A slightly makeshift Edinburgh side, featuring 11 changes from the side that lost to Grenoble in the Challenge Cup and blindside Mike Coman stepping out in the second row headed to the artificial sparkle of Cardiff to try and get that winning streak back on track. Rory Sutherland, Stuart McInally and Hamish Watson all returned from Scotland training camp to bolster the team but it was shorn of Scott, Hardie, Hidalgo-Clyne, and that all important front row unit.
It didn’t take the home side long to take advantage of the sure footing their pitch gives them – exactly why Scotstoun needs something similar for the brand of rugby Glasgow play – with very simple ball through the hands and a well timed pass from Alex Summerhill to Dan Fish scored the opening try inside 3 minutes.
7-0: champagne from the hosts, flat from the visitors.
Tom Brown was back from injury and put in another of his vital tackles on Cardiff’s next incursion, although it was a little too high for the locals.
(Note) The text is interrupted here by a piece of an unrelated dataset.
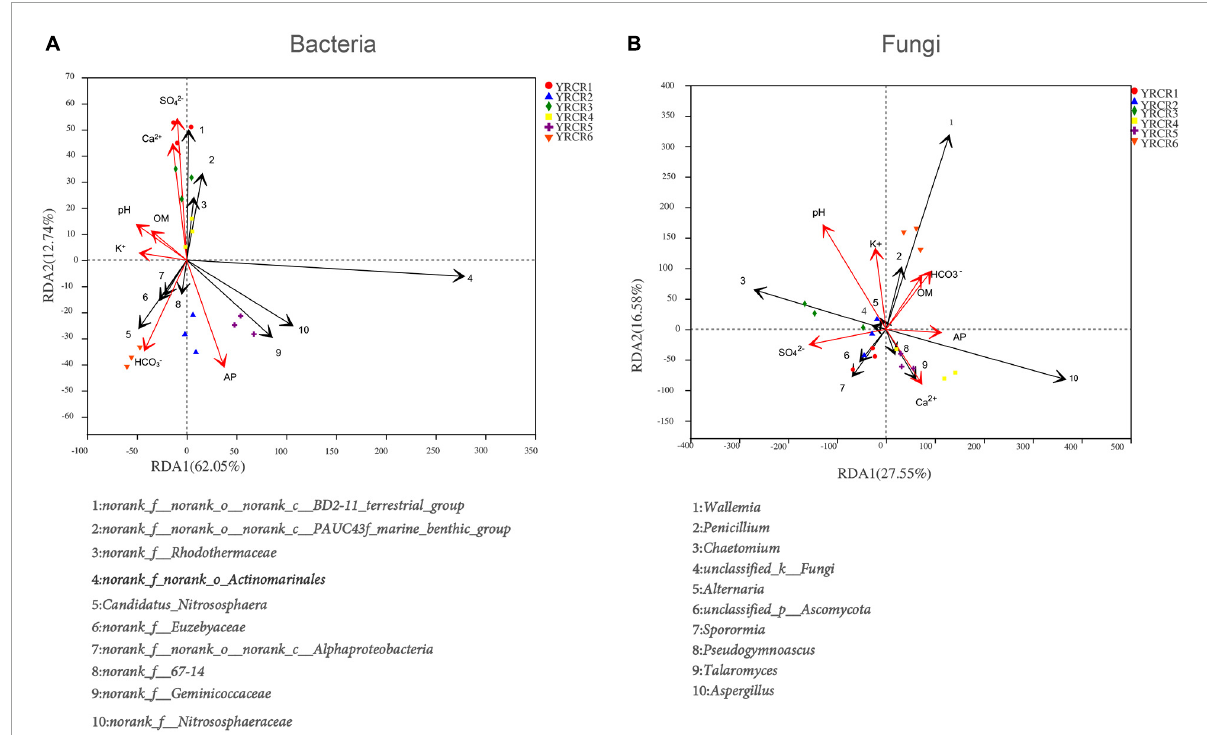
FIGURE6 (A) Is RDA of the correlation between bacterial and soil physicochemical on genus level. (B) Is RDA of the correlation between fungal and soil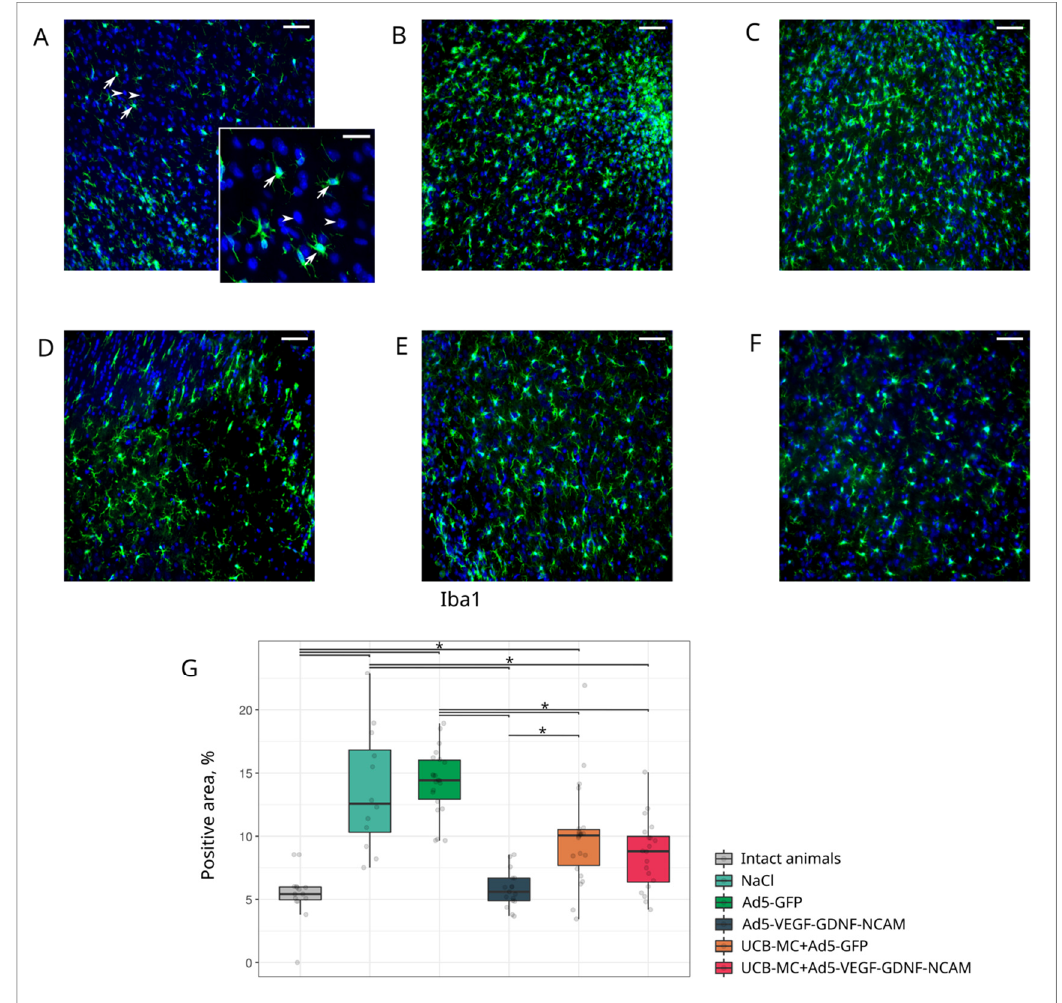
Figure 5. Immunoexpression of Iba1 in the rat brain cortex, 21 days after the middle cerebral artery occlusion. Immunofluorescent staining with antibody to microglia specific calcium-binding protein Iba1 in intact ( A ), control NaCl ( B ) and Ad5-GFP ( C ), and therapeutic UCB-MC+Ad5-GFP ( D ), Ad5-VEGF-GDNF-NCAM ( E ), and UCB-MC+Ad5-VEGF-GDNF-NCAM ( F ) groups. Arrows indicate cytoplasmic localization of Iba1 (green glow) in microglial cells. Arrowheads point to cell nuclei visualized using DAPI (blue glow). Scale bar in ( A – F ) = 50 µ m; scale bar in the insert = 20 µ m. ( G )—comparative analysis of Iba1-positive areas in experimental groups; *— p <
From the ensuing game of Rolling Maul™ the Blues went one way then the next and Vosowai crawled over the line. Luckily for our boys, it was adjudged a double movement but you’d see that
given plenty of times – if it was Jonny Gray in the 76th minute of the Calcutta Cup we’d probably be screaming it was a score. Cardiff managed to sustain the pressure for a kickable penalty at the quarter of an hour mark and a 10-0 lead.
Edinburgh had a potential kick at goal themselves around the twenty minute mark but with wind against, opted for the corner in an effort to stamp, well, something of themselves on the game. A penalty advantage was kicked to the corner and was well shepherded by Fish, so Edinburgh scrum-half Nathan Fowles was given the chance for an easy three points instead.
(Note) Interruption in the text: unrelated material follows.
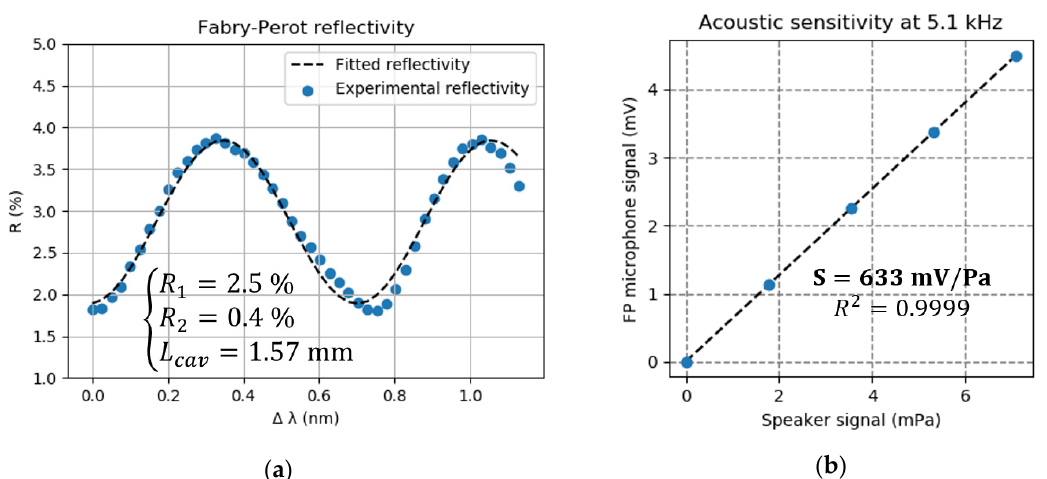
Figure 13. ( a ) Interference pattern of the transducer FP cavity as a function of the relative wavelength shift ∆ λ around 1.55 µ m; ( b ) Acoustic calibration of the FP transducer at the hinged cantilever resonance frequency (5.1 kHz).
Fish had another clean break moments later and should have passed outside for an easy overlap as Summerhill had for him, but the busybody Hamish Watson defending did well to keep him worried enough not to attempt it. Cardiff kept the pressure on with another penalty to the corner and yet another rolling maul until Vosowai break through, but the big Number 8 was again denied a try: this time by the nimble hands of Phil Burleigh.
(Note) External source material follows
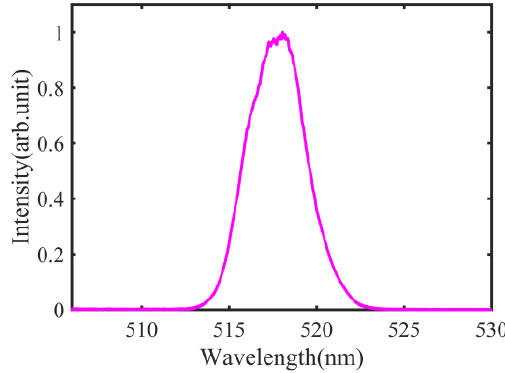
Figure 2. The source spectrum.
The Blues were the side playing with intent and tempo and only some solid defending from the likes of Watson, Michael Allen and captain Mike Coman was keeping them out despite a ton of pressure.
Edinburgh on the other hand didn’t exert much in the way of pressure and either lax handling or discipline (or missed kicks to touch) gave Cardiff chances to pin them right back in their own half. Defence at least is the hallmark of Edinburgh’s game these days and the initial try aside, it was keeping them in the game.
Half-time: Cardiff Blues 10-3 Edinburgh
The opening minutes of the second half were not suffused with excitement but did see some mild controversy when Mike COman was taken out off the ball with a shoulder but the transgressor went unpunished. It did spur Edinburgh into some sort of life for a bit, but then the ball was knocked on once inside the Cardiff 22.
Instead, Rory Sutherland was sent to the bin five minutes later for impeding Tavis Knoyle who cunningly ran into him whilst taking a tap penalty.
From there it settled into a familiar pattern of Edinburgh defending, and Cardiff attacking – a reverse of what you would have seen a few years back – but the hefty Edinburgh forwards were getting increasingly short shrift from referee David Wilkinson.
Cardiff just couldn’t quite kill them off, both sides making crucial knock-ons when any of their attacks looked like building to anything meaningful, at least until 66 minutes when a well timed run from Rhys Patchell put him over at the corner. Once again the TMO had a role to play as his foot hit the touchline almost the same instant he grounded the ball; credit to Nathan Fowles for shunting him close enough for it to be considered, and it was indeed disallowed.
For all the mistakes Edinburgh made, they were still within a score with ten minutes to play but it was symptomatic that with a penalty touchfinder that might have earned them a draw, touch was missed.
Stuart McInally added impetus from the bench but Edinburgh should not have left their best spells of attacking play to chase a draw in the dying minutes; a chase that was ultimately unsuccessful.
SRBlog Man of the Match: Hamish Watson was about the only Edinburgh player who stood out for his usual industry, although the team put in a power of work in defence, and note should go to Nathan Fowles for the try saving tackle on Patchell.